Remembering the Holocaust

The Prime Minister, David Cameron, announced in parliament today that a ‘significant’ memorial is to be built in London, in Victoria Tower Gardens, right beside parliament, so that we will continue to remember the victims of this very dark chapter of European history.

Does this do anything to amplify the strength of our humanitarian principles when it comes to our domestic and foreign policy? Or are these fine-sounding words simply designed to build stronger links with a strategic ally in a troubled region? Cameron’s words beg the question ‘are we prepared to ignore humanitarian principles for strategic reasons, or do we, as a nation, stand up for truth and justice’?

David Cameron also spoke briefly in parliament today about the humanitarian crisis facing Europe. In what might have been a momentary slip he referred to individuals fleeing from bombed-out, war-torn areas as a ‘bunch of migrants’. In July 2015 the Prime Minister also, in a moment of frustration, let the truth slip from behind his mask in referring to the refugees as a ‘swarm’. He had to be reminded by Labour’s acting leader, Harriet Harman, that he was referring to people and not to insects. Such language does nothing to humanise the refugee problem or to suggest that the government’s top priority in response to the plight of the refugees is to be humane. Such is Cameron’s response to the call from the United Nations that rich nations join together to rescue children from refugee camps and to calls from the international community to each take our fair share of the burden of the refugee crisis.
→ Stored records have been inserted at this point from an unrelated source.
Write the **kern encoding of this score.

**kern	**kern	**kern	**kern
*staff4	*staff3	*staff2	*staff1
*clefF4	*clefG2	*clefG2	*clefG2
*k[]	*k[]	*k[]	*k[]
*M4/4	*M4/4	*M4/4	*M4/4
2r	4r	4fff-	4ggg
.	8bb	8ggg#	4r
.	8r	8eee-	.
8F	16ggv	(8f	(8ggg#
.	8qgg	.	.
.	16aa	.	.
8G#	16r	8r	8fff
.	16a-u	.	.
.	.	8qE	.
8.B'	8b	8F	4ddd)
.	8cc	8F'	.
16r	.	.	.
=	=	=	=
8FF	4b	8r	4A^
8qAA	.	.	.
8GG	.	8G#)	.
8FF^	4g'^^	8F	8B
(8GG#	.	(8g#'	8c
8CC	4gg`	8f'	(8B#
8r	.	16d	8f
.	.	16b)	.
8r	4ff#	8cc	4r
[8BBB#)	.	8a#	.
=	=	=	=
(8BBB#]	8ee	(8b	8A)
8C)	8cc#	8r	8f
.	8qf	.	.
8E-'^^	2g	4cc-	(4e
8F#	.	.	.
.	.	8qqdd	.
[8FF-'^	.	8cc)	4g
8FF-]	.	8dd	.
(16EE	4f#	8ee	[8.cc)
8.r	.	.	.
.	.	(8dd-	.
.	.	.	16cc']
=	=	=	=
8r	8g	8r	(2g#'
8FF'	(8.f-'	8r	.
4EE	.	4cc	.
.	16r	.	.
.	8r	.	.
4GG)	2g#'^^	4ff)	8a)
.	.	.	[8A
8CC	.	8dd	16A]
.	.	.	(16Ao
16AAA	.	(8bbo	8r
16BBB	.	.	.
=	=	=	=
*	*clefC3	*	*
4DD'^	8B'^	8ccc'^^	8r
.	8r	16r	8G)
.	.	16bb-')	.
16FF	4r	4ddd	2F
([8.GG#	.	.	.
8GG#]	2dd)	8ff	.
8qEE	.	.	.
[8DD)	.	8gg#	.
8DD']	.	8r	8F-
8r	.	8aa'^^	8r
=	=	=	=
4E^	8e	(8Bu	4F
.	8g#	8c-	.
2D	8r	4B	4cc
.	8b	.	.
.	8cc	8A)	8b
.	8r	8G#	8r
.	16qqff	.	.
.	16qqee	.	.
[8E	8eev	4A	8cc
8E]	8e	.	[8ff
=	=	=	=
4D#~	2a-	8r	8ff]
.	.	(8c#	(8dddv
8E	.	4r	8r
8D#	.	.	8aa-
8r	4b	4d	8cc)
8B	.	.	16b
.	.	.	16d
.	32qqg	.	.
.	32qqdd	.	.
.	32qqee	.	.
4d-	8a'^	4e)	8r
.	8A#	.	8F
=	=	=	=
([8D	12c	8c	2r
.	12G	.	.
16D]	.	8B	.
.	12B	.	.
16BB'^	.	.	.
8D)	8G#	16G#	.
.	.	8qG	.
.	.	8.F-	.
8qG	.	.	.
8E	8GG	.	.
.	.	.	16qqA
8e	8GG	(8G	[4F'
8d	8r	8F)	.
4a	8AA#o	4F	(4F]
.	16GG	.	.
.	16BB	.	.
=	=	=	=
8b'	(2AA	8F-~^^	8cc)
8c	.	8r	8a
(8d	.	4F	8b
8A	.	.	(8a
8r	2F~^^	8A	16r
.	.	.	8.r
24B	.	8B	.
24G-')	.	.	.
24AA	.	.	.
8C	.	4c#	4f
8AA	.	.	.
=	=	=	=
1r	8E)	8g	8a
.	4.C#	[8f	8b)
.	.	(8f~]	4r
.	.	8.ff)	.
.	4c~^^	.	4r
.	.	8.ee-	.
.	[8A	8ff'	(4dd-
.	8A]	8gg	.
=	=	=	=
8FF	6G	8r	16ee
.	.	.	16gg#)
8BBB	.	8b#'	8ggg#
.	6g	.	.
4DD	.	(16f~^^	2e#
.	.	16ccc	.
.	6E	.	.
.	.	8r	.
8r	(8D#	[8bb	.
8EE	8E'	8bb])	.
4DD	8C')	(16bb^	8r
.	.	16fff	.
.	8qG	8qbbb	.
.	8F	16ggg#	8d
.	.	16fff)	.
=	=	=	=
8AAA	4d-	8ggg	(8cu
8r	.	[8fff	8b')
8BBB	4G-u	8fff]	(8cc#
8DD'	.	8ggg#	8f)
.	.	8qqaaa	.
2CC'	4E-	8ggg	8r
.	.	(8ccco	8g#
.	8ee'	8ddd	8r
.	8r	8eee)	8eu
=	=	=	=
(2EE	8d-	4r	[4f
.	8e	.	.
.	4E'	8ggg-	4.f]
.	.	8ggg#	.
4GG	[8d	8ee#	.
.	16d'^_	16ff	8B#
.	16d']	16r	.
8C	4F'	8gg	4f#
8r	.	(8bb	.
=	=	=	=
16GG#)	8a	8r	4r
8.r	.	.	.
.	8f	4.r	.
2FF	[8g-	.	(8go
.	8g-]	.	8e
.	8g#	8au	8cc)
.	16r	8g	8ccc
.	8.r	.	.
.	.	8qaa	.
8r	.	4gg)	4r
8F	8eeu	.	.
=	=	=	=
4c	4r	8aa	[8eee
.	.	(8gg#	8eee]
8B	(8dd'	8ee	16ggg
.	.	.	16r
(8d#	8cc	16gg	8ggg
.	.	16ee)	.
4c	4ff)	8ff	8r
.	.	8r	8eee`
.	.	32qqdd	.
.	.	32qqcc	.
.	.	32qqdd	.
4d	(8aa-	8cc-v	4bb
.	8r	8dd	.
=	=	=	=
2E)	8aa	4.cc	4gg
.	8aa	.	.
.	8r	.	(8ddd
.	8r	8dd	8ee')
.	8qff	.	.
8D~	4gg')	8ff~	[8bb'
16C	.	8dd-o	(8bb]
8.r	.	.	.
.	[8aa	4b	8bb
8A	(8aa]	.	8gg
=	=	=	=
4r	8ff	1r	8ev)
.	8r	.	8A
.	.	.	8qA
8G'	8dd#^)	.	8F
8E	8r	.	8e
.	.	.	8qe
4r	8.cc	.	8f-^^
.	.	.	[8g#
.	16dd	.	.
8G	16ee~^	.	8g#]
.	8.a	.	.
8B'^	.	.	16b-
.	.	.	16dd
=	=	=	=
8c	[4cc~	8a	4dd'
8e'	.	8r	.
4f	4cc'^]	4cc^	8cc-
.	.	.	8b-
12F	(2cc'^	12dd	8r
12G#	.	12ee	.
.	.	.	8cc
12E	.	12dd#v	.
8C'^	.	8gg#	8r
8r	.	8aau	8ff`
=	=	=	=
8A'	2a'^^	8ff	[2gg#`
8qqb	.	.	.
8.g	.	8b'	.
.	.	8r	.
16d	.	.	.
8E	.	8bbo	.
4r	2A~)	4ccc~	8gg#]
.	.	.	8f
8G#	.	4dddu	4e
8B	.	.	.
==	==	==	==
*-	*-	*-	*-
In an uncomfortable reminder of Nazi treatment of the Jews during WWII the Danish parliament has backed this week a controversial policy to seize valuables from asylum seekers and to make it harder for them to be reunited with their families. The idea seems to be to treat displaced, disadvantaged people very badly so that they ‘won’t choose to seek asylum here’. The problem is that they have no other choice but to seek asylum. They risk their lives and drown in their thousands in the Mediterranean fleeing from tyranny and seeking a place of refuge. I say that if we do not help these people we have forgotten the holocaust and no number of memorials will exonerate us.  

Remembering the holocaust should be about much more than feeling bad about what happened in WWII, it is about making sure that we do not participate in the annihilation of innocent victims of war, that we make sure we recognise grotesque cruelty as it is happening, that we take steps to act with humanity to help our fellow man, that we reach out and lend a hand, that we stand up against injustice. Memorials are political statements, but the statement I wish to hear is one which underlines our support for the displaced victims of war, not just with our military allies in the region, and that we ally ourselves, always, with the moral high ground and not with perpetrators of war, violence and injustice. Anything else is mere posturing and a disgrace.